林致皱眉,暗想这云梓玥真有这么厉害吗?能让师父这样的人,他以为只有灵曦子。
道山隐士说了什么,旁边的人一挥手,战鼓声变换,一面面的小旗在战场上挥动了起来。
很快,东都城士兵的阵形开始改变,这样的变化自然被城墙上的众人看在了眼里。
方晔看到这儿狠狠的皱了一下眉,眼神也变得十分的幽邃了,“这是……同莲阵……不,不完全一样……”

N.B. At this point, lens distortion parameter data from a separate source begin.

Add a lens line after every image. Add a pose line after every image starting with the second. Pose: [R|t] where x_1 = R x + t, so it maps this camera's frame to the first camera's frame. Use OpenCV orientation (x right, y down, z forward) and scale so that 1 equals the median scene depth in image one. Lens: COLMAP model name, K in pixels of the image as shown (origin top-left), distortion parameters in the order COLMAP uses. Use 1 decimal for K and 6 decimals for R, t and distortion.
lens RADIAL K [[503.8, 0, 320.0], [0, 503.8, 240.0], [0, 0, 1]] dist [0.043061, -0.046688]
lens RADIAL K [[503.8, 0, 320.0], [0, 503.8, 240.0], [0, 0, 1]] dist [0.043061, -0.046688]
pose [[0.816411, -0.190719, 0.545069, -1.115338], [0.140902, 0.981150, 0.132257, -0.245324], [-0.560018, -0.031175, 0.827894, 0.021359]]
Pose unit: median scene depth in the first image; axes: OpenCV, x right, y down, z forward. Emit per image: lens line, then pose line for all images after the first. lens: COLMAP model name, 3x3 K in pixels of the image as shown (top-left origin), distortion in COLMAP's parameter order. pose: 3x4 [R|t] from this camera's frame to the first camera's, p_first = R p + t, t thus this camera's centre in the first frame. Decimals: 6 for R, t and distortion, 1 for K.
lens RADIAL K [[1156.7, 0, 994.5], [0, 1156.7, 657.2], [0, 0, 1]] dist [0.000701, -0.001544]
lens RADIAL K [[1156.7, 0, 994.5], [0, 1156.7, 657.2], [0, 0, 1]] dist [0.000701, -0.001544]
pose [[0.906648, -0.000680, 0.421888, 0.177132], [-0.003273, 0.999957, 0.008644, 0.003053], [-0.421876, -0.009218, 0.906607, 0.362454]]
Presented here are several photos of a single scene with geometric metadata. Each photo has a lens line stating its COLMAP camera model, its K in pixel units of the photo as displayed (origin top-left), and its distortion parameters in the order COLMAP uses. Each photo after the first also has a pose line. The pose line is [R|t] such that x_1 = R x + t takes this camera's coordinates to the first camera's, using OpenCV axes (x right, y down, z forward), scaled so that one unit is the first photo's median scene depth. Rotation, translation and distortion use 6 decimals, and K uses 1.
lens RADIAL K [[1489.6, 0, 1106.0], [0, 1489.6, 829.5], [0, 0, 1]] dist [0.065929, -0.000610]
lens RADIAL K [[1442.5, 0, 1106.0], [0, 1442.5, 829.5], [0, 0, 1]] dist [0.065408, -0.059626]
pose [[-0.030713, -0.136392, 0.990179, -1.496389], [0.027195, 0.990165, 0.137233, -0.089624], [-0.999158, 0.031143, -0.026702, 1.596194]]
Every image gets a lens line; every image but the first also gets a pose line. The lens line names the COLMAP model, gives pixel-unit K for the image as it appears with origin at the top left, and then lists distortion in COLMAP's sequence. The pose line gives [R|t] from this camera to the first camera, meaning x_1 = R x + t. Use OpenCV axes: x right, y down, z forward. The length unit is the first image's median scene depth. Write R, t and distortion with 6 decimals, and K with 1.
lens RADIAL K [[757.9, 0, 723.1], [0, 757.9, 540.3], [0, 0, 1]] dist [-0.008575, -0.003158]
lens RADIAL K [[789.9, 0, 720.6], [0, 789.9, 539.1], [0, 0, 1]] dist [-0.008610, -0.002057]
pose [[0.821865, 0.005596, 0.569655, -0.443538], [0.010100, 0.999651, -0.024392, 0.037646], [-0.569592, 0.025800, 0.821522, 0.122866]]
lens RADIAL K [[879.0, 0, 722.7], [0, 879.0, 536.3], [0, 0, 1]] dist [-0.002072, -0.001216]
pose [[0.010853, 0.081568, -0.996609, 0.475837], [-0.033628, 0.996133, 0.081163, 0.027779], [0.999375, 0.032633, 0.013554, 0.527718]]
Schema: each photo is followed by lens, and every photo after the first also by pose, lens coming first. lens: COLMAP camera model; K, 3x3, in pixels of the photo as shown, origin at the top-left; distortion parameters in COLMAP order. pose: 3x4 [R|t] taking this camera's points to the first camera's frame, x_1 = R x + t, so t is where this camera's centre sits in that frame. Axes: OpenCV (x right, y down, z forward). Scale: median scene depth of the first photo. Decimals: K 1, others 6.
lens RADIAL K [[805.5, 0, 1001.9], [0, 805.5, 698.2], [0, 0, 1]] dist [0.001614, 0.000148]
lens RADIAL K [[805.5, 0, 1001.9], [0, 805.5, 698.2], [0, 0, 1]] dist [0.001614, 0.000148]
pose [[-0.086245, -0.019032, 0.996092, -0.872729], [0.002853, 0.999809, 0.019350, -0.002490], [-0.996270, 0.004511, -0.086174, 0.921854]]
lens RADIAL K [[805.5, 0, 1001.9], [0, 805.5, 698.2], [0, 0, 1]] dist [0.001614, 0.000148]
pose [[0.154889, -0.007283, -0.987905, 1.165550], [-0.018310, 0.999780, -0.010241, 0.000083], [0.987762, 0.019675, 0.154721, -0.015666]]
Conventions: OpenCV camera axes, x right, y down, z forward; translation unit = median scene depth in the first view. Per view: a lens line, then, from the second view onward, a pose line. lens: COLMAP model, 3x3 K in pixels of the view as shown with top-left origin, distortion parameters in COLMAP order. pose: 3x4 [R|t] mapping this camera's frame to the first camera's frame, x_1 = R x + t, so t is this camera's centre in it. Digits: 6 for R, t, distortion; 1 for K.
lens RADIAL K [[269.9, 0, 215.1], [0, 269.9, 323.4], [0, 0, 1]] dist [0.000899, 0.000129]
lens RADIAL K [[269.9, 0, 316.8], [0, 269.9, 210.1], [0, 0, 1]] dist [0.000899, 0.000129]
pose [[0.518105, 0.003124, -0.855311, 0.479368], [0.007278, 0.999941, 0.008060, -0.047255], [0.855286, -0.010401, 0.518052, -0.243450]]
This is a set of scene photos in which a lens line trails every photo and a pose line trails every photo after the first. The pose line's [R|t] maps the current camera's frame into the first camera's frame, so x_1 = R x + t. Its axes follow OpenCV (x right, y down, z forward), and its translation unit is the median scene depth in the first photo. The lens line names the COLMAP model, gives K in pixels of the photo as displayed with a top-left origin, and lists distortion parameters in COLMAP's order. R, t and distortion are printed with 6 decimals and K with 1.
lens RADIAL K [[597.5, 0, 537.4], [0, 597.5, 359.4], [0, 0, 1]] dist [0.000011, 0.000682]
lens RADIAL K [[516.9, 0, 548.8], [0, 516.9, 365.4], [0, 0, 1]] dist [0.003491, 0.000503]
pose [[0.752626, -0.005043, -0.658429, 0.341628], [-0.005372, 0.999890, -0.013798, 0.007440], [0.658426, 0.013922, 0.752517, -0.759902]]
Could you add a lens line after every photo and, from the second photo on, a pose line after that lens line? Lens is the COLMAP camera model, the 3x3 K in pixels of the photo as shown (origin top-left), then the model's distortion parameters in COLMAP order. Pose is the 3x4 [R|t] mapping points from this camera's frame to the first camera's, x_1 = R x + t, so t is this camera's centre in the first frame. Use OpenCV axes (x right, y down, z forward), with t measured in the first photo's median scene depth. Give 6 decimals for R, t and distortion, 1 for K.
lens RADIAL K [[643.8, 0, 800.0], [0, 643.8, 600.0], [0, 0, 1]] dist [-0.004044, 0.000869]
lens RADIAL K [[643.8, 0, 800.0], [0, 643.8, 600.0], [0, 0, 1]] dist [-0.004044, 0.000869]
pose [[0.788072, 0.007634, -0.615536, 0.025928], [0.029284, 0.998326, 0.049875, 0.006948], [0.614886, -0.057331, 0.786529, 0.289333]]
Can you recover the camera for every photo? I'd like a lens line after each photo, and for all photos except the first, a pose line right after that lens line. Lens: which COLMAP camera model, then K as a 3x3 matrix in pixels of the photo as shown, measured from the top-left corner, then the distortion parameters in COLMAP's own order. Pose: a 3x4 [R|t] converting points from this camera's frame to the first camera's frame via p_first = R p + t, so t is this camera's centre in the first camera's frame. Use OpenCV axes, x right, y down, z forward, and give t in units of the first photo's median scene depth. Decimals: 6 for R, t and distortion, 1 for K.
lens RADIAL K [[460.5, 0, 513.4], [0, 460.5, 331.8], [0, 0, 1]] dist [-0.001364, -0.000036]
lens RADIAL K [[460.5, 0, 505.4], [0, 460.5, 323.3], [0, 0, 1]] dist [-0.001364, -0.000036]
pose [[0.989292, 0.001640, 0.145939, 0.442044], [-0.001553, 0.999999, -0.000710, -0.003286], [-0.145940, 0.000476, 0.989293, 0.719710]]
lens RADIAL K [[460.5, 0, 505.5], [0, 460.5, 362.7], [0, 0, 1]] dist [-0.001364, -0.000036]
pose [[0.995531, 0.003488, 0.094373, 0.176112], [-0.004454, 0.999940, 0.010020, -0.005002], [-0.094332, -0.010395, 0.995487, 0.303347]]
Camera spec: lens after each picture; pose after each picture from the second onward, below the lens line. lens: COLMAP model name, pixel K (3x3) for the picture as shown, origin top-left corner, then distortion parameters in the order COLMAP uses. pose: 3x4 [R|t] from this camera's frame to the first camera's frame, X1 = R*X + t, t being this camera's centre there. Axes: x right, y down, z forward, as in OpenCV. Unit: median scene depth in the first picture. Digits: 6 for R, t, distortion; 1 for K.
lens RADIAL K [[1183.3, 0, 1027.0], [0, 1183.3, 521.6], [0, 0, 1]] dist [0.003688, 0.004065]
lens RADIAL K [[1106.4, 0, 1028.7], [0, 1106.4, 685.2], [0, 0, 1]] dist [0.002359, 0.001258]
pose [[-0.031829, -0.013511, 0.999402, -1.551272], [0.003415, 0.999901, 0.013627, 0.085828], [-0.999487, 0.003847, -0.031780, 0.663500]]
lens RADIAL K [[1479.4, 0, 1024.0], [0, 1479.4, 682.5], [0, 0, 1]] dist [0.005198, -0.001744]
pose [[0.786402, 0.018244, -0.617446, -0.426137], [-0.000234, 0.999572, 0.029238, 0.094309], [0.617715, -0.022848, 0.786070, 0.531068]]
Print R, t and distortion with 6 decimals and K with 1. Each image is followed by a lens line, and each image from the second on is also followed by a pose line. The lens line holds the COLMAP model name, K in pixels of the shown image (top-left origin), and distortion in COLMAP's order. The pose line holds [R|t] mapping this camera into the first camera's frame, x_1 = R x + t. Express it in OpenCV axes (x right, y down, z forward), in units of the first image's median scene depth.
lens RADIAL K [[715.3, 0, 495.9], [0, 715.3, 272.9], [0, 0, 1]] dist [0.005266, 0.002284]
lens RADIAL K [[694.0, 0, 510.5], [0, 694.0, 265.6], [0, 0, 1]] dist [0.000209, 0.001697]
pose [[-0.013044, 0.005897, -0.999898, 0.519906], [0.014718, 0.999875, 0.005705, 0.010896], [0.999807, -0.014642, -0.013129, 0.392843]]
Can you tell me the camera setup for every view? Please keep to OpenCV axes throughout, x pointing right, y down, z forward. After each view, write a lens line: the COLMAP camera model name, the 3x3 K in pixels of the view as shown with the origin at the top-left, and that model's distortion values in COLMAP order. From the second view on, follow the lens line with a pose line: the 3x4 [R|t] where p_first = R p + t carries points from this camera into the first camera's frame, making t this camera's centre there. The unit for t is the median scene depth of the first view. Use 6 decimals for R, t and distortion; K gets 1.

眼看着战场上西都城的士兵很快的变换着,形成了一个像是莲花一般的阵法,但又不像是普通莲花那般的形状,莲花的形状本就是有很多的花瓣的,也因此,这每一个士兵构成的花瓣就构成了一个个的阵法,环环相连,变幻莫测。
城内的龙骧军军队人数本来就不是很多,这次出城迎战的人数也没有西都城的士兵人数多,加上这样的一个阵法,此时的龙骧军看着竟然有些渺小无助的感觉。
方晔本就是精通这些五行八卦之术的,此时看到了这样的阵法整个人眼睛都变得十分的锐利,与平常判若两人,城墙上一面旗子挥动,城下的龙骧军接到指令迅速的变换出了阵型,对付同莲阵最好的方法就是摧残它,越狠辣越好。
于是很快龙骧军的将士们在战场上形成了利箭的模样,直直的刺向了莲花的花瓣,顿时撕裂了一道口子。
西都城大军后面,谁知升起了一面黑红的旗子,战场上的同莲阵又在不断的变换,变成了一把把的弯刀形状,瞬间将龙骧军这柄长剑牢牢的固定在了里面。
“怎么可能!”方晔一声的惊呼,似乎有点儿不敢相信,这阵法还能这么玩儿,陈墙上的旗帜再次打出,这次的动作与上次不一样了。
与此同时,在战场上的龙骧军将士化作的长剑瞬间解体,再聚合之时,已经变换成了一把把锤子,看那样子,是要把弯刀砸裂。
云梓玥放下了鼓锤,看着城下的战场,眼中带着思索的神色,在二十四世纪,阵法这种东西也就只有古武世家以及几个古老的世家还在让自己的子孙后辈学习了,实际上在现实中很少会用到的,在这样的枪支弹药的时代之下,阵法只是飞灰。
云梓玥知道速战速决的方法,只要她制造出了炸|弹,那这些士兵就会不复存在,任是什么样的阵法都没有用,但是云梓玥现在不能这样做,因为鬼方世家很可能也在这个世界之中,万一真的有像她这样的,穿越过来的人,知道了这件事情,那他们可就危险了。
她自己倒是什么也不怕,可现在她身边有太多她牵挂的人了,若是鬼方世家的某个人知道了炸|药的消息,绝对会想方设法的来得到材料,一旦他知道了怎么做,这世界恐怕都会遭殃了。